A promising anti-inflammatory drug failed to improve symptoms of moderate to severe chronic obstructive pulmonary disease, or COPD, in a large, multi-center trial.
The results of the randomized, double-blind, placebo-controlled trial of infliximab were published in the first issue of the May American Journal of Respiratory and Critical Care Medicine, published by the American Thoracic Society.
According to an editorial commenting on the research, the failure of the infliximab to provide any therapeutic benefit in COPD patients was unexpected because the drug has proven effective in treating other inflammatory diseases, particularly rheumatoid arthritis and Crohn's disease.
COPD is the fourth-leading cause of death of men and women in the United States and the world. It is projected to become the third-leading cause of death, after heart disease and cancer, by 2015.
Stephen I. Rennard, M.D., of the University of Nebraska Medical Center in Omaha, led a team of researchers at 41 U.S. medical centers that enrolled 234 subjects in the study. Patients receiving infliximab were randomly selected to receive the drug in doses of 3 mg/kg or 5 mg/kg six times during a six-month period of time.
At the end of six months, there was no meaningful difference in the quality of life among those taking the drug and those taking the placebo as measured by the Chronic Respiratory Questionnaire (CRQ). The questionnaire, which was the primary endpoint, assesses health-related quality of life in patients with functionally limiting chronic lung disease.
There were also no differences among the three groups in secondary efficacy endpoints as measured by FEV1, 6-minute walk distance, the transition dyspnea index and the number of exacerbations requiring a doctor or hospital visit.
According to the authors, the results of the study were surprising for a number of reasons. Infliximab is an anti-tumor necrosis factor TNF-, and a number of studies have reported increased production of TNF in COPD patients. This increased production has been linked to weight loss, muscle weakness and muscle loss.
In addition, animal studies supported the prospect using the drug in COPD. When TNF- was infused into rats, they developed emphysema, which, along with chronic bronchitis, makes up most COPD cases. When the TNF- receptor was turned off in mice, they were less likely than mice that had not be genetically altered to develop emphysema when exposed to chronic cigarette smoke.
The latest study, however, did confirm a recently reported pilot study that found no improvement among the 14 COPD patients given infliximab.
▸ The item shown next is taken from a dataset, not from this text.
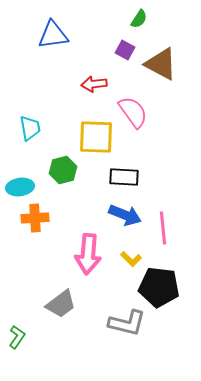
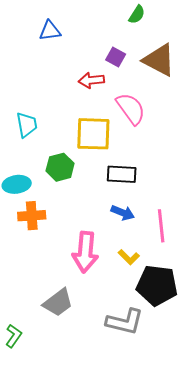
blue triangle: (53, 35) -> (50, 31), size x0.7
purple square: (125, 50) -> (116, 57), moved
blue arrow: (125, 215) -> (123, 213), size x0.7

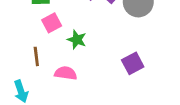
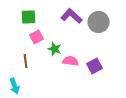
pink semicircle: (66, 73) -> (71, 61), moved

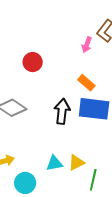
In attempting to explain the disappointing results, the study authors speculate that, despite infliximab's efficacy in treating other inflammatory diseases, it may not be effective in COPD because other mediators, in addition to TNF-, are necessary to cause COPD. They also concede that six months may simply be too short a time period to see improvement.
However, an increased number of malignancies observed in infliximab-treated subjects, the authors said, raised concern about the safety of this drug in lung patients. Although the malignancies may have been present when the patients enrolled in the study, "the possibility that infliximab contributed to the progession, and thus the diagnosis, of malignancies remains a serious concern."
This safety issue, coupled with the "resoundingly negative results," make in unlikely that a longer trial will be undertaken, according to the accompanying editorial.